Google announced on its Webmaster Central Blog that the company will no longer support a number of robots.txt directives starting September 1, 2019. Robots.txt is a file used by websites to regulate and restrict content harvested by crawlers and indexers. Not all crawlers and indexers are desirable. Some gather content to enable its users to find content on your site through their search service, such as Google or Bing, and in turn directs traffic back to the content source. On the other hand, others merely extract content for their own benefit.
Webmasters can deter abusive traffic using rate-limiting tools.
Google indexing a site is usually a good thing because it’s the No.1 search engine on the internet. But indexing and crawling comes at a price… bandwidth. Each time a robot (automated programs), or simply “bot”, crawls a website it adds to the traffic. Not everyone has unlimited bandwidth and resources. So when a bot bombards a site with requests simultaneously the site can become temporarily unavailable for real users, it can even crash a site temporarily. This can pose an issue to service providers. Robot.txt helps manage bots requests. Directives such as Crawl-Delay gives webmasters the ability to regulate the interval for each bot request. Google has unlimited resources, so it has no problem drawing content en mass. But for websites that runs on limited resources, it’s a pain.
Here’s a snapshot of a Google robot crawl session. The first column indicates the date and time it made the request, the second is the interval from the last request. There are hundreds of these requests made consecutively for an average three-second interval. This isn’t fun.
At bluebay700.com, robots from search engines and “media partners” are welcome to index the site, but they have to retain a nominal traffic footprint, with at least thirty-second interval between requests. The site wasn’t built to cater to bots. Google is so adamant at manipulating internet content producers to succumb to their bidding, yet they aren’t always diplomatic. This is yet another example.
Yesterday we announced that we’re open-sourcing Google’s production robots.txt parser. It was an exciting moment that paves the road for potential Search open sourcing projects in the future! Feedback is helpful, and we’re eagerly collecting questions from developers and webmasters alike. One question stood out, which we’ll address in this post:
Why isn’t a code handler for other rules like crawl-delay included in the code?
The internet draft we published yesterday provides an extensible architecture for rules that are not part of the standard. This means that if a crawler wanted to support their own line like “unicorns: allowed”, they could. To demonstrate how this would look in a parser, we included a very common line, sitemap, in our open-source robots.txt parser.
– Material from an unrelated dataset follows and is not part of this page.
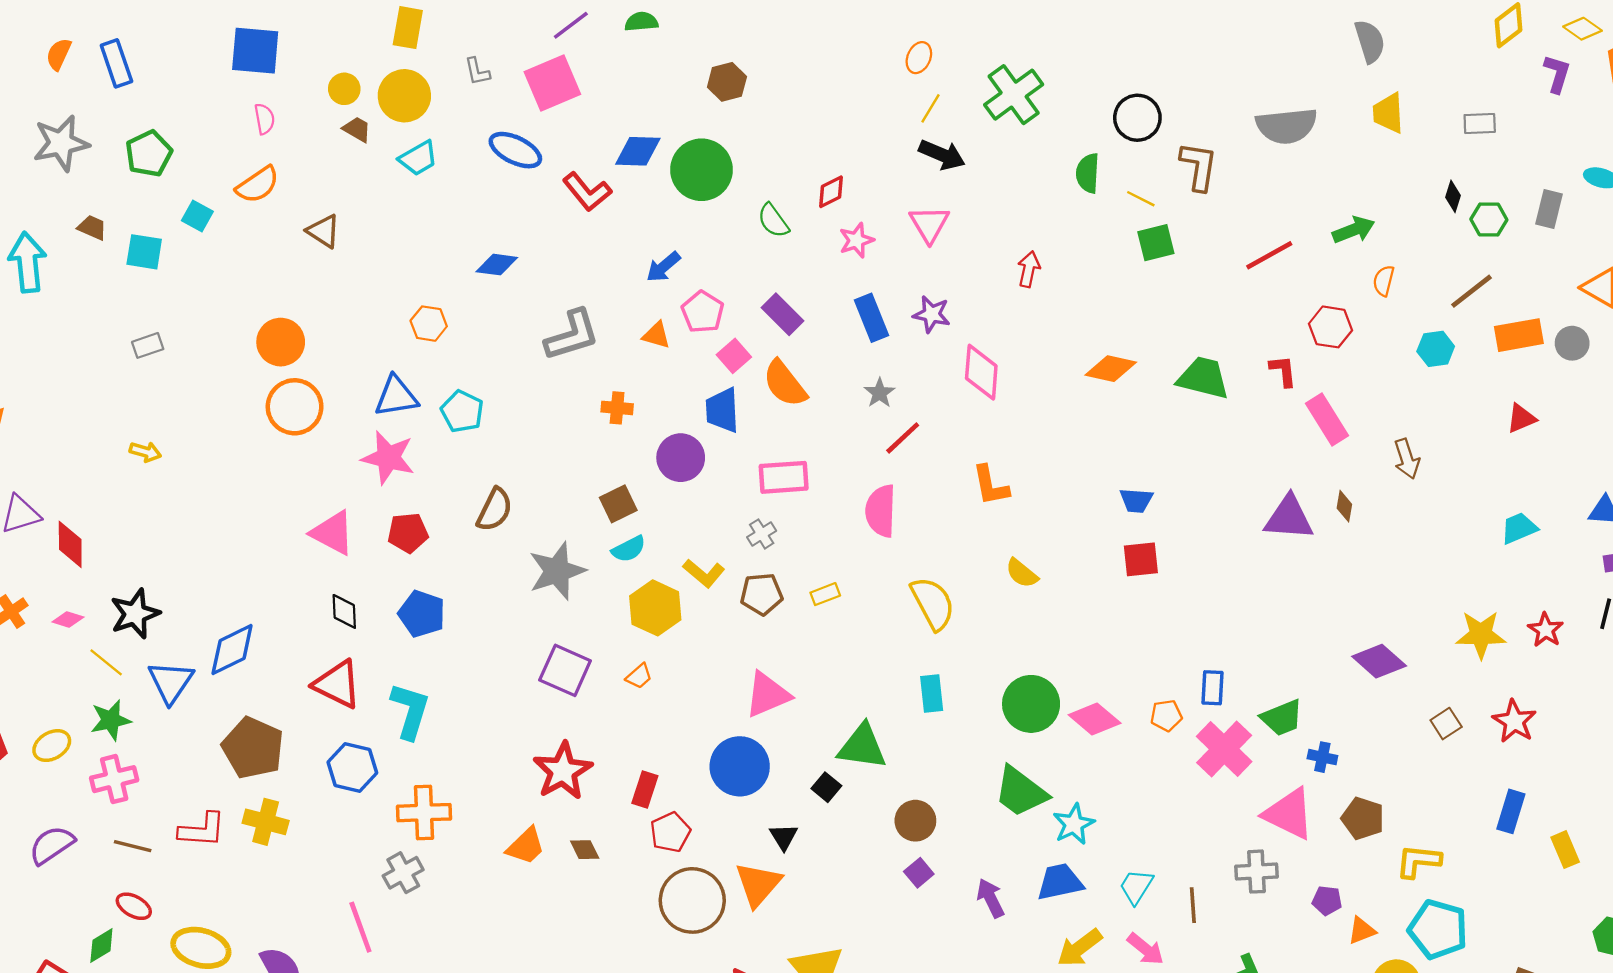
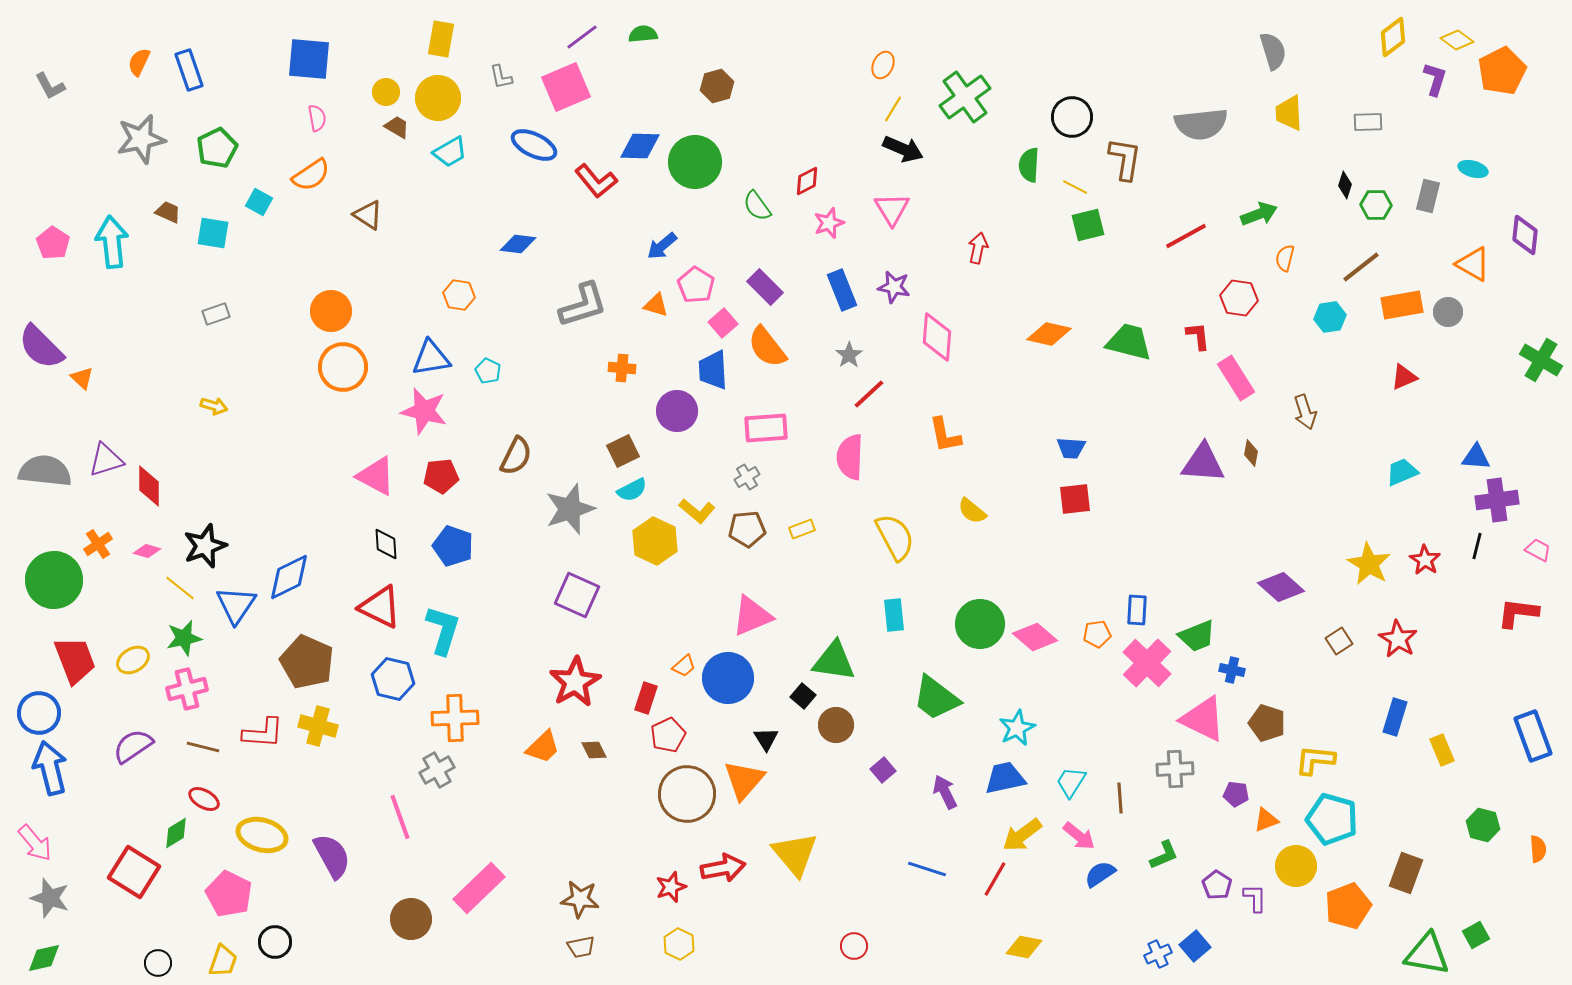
cyan pentagon: (462, 411) -> (488, 371), size x0.7
yellow star: (1481, 635) -> (1369, 564), turned 30
orange trapezoid: (639, 676) -> (684, 666), moved
green trapezoid: (1021, 792) -> (936, 698), moved
brown circle: (915, 821) -> (836, 725), moved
While open-sourcing our parser library, we analyzed the usage of robots.txt rules. In particular, we focused on rules unsupported by the internet draft, such as crawl-delay, nofollow, and noindex. Since these rules were never documented by Google, naturally, their usage in relation to Googlebot is very low. Digging further, we saw their usage was contradicted by other rules in all but 0.001% of all robots.txt files on the internet. These mistakes hurt websites’ presence in Google’s search results in ways we don’t think webmasters intended.
In the interest of maintaining a healthy ecosystem and preparing for potential future open source releases, we’re retiring all code that handles unsupported and unpublished rules (such as noindex) on September 1, 2019.— Gary/Webmasters Google Blog
Fortunately, Robots.txt isn’t the only tool at our disposal to manage abusive visitors. We’re removing Googlebots from our Indexer Whitelist. Meaning, its traffic will be subjected to our rate-limiting gatekeeper, which will effectively temporarily deny successive rapid requests. And if it persists, the gatekeeper will automatically block it permanently.
Here at bluebay700.com, we’re not concerned about search engine impressions. We prefer organic growth like word of mouth or referrals from loyal readers. Frankly, it seems Bing.com is doing a better job at indexing and impressions — with Bing, webmasters and developers don’t have to alter their designs to conform to a corporate standard that keeps changing. Remember, Google is not the internet. Google wouldn’t care, and so do we.
This latest move by Google is disappointing but not entirely surprising. With great power comes great ego.